Début 2015, l’Union des démocrates musulmans de France (UDMF) faisait polémique. Un parti politique musulman en France, seul Michel Houellebecq l’avait imaginé. Et pourtant, l’histoire est loin d’être nouvelle : en 1997 déjà, le Parti des musulmans de France s’était également lancé lors des élections législatives de 2007. Si les partis musulmans pèsent encore peu dans le paysage politique français, leurs membres espèrent être de plus en plus entendus dans le débat. C’est le cas de Kamel Messaoudi, de l’UDMF, qui espérait se présenter à la présidentielle cette année — il n’a finalement recueilli que trois parrainages. Plus modeste, Nizarr Bourchada, conseiller communautaire et municipal à Brie-Comte-Robert, a créé le parti Français & Musulmans avec un objectif : peser sur les campagnes à venir. Un parti musulman, à quoi ça sert ? Nous lui avons posé la question.
LeMuslimPost : Pourquoi avoir créé Français & Musulmans ?
Nizarr Bourchada : En tant que citoyen musulman, j’ai ressenti le besoin de lutter contre la montée des actes islamophobes, qui ont augmenté après les attentats de Charlie Hebdo. En constatant les multiples dérapages de certains politiques et au sein même de mon ancienne famille politique, l’UDI, nous avons décidé de nous structurer car nous refusons de choisir entre identité et citoyenneté. Les amalgames faits par ces politiques nuisent à l’indivisibilité de la République.
Quelles sont les caractéristiques de votre parti ?
Nous avons une volonté de rupture avec les partis traditionnels, les Français, aujourd’hui, ne se sentant plus représentés ni par la droite ni par la gauche. Français & Musulmans a été fondé sur une éthique responsable et en adéquation avec les valeurs républicaines.
On vous a reproché, à vous et un autre parti, l’emploi du mot « Musulmans » dans le nom de votre formation…
Le mot « Musulmans » est surtout là pour interpeller. Nous ressentons le besoin de revendiquer des choses en tant que musulmans et que français. Le mot le plus important dans Français & Musulmans c’est finalement le mot « et. »
Certaines personnes craignent que vous tentiez d’islamiser la France…
En réalité, nous souhaitons désislamiser les débats et, si demain, nous retrouvons une France apaisée sur la question de l’Islam, nous retirerions, dans le nom de notre parti, le mot « Musulmans » et le remplacerions par « Minorités. » La laïcité nous donne le choix de croire ou de ne pas croire. Le parti s’adresse à tout le monde sans distinction de couleur, d’âge ou de religion. Nous sommes profondément républicains et sereinement musulmans. Islam et laïcité ne sont pas antinomiques.

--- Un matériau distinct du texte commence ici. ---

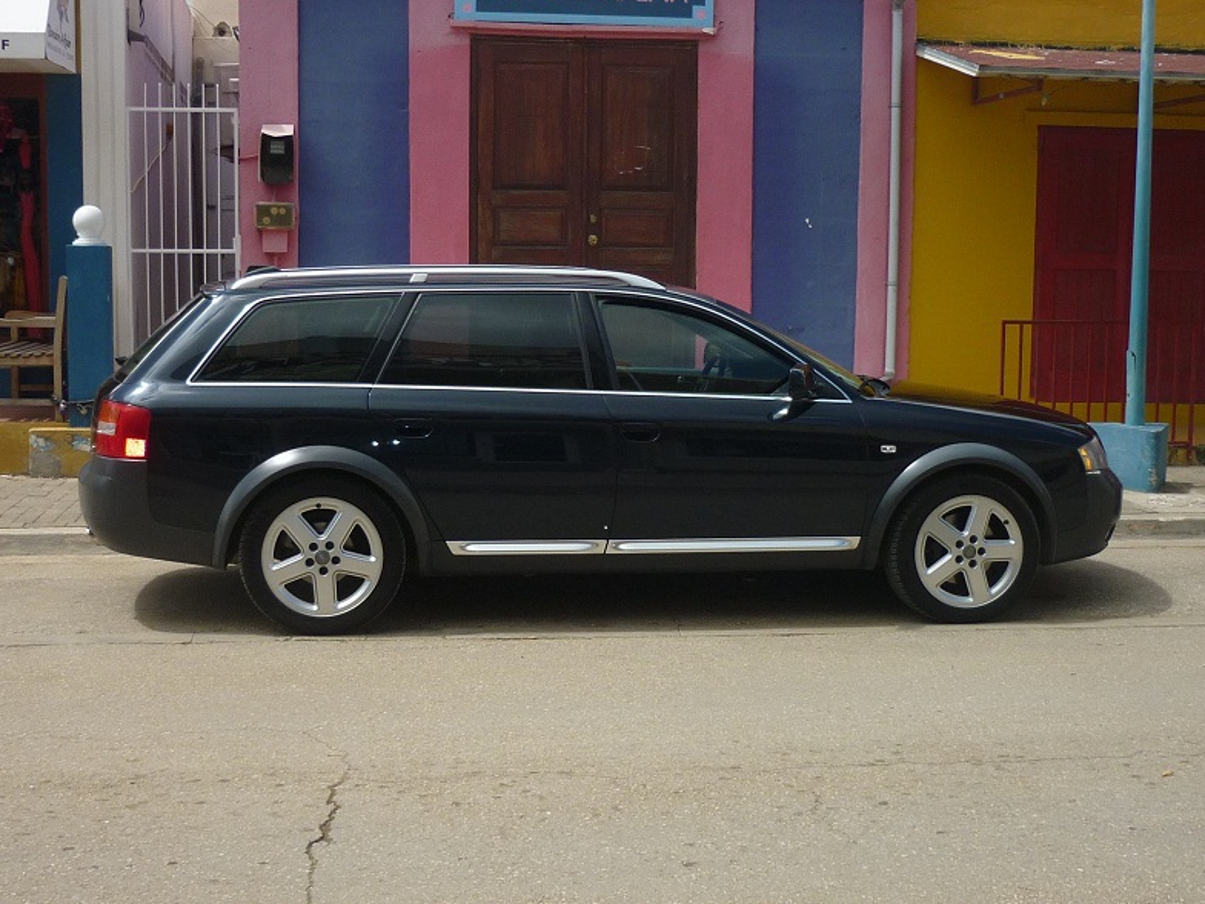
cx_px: 592
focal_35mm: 49
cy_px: 452
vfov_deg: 29.7
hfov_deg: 38.9
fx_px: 1706
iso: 100
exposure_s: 1/200
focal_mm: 5.5
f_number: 8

Avez-vous rencontré des problèmes en créant votre formation ?
Deux grandes banques nous ont refusé l’ouverture d’un compte. Au début, tout allait bien lorsque nous leur disions que nous étions un parti. Mais une fois qu’elles voyaient le nom du parti, elles refusaient. Nous avons dû écrire à la Banque de France, qui a dû obliger une banque à nous ouvrir un compte. Mais rien ne pourra stopper notre détermination.
Vous ne présentez pas de candidat à la présidentielle 2017. Avez-vous des objectifs à court terme ?
Nous faisons de la politique sérieuse, et c’est pour cela que nous ne vendons pas de rêve à nos partisans, car nous savons que nous n’aurions pas eu les parrainages nécessaires et que nous n’avons pas les ressources suffisantes pour mener une campagne. Affirmer le contraire serait mentir à la communauté. Cependant, nous soumettrons aux candidats dix propositions. J’imagine qu’aucun candidat ne tiendra compte nos propositions, cela prouvera que des milliers de Français sont orphelins politiquement.
Vous avez lancé le parti en 2015. Quel bilan aujourd’hui ?
Le 6 novembre 2015, nous nous sommes lancés dans la bataille des régionales et nous avons pu déposer en préfecture de région une liste de 225 candidats. Plus de 12 500 électeurs ont voté pour notre projet, malgré des moyens financiers très limités. Et l’une de nos réussites est de faire participer à la vie politique du parti des personnes qui ne s’intéressaient plus à la politique et qui ne votaient plus parce qu’elles ne se sentaient plus représentées. Aujourd’hui, nous avons des candidats crédibles à Saint-Ouen, Bagnolet ou encore Brie-Comte-Robert.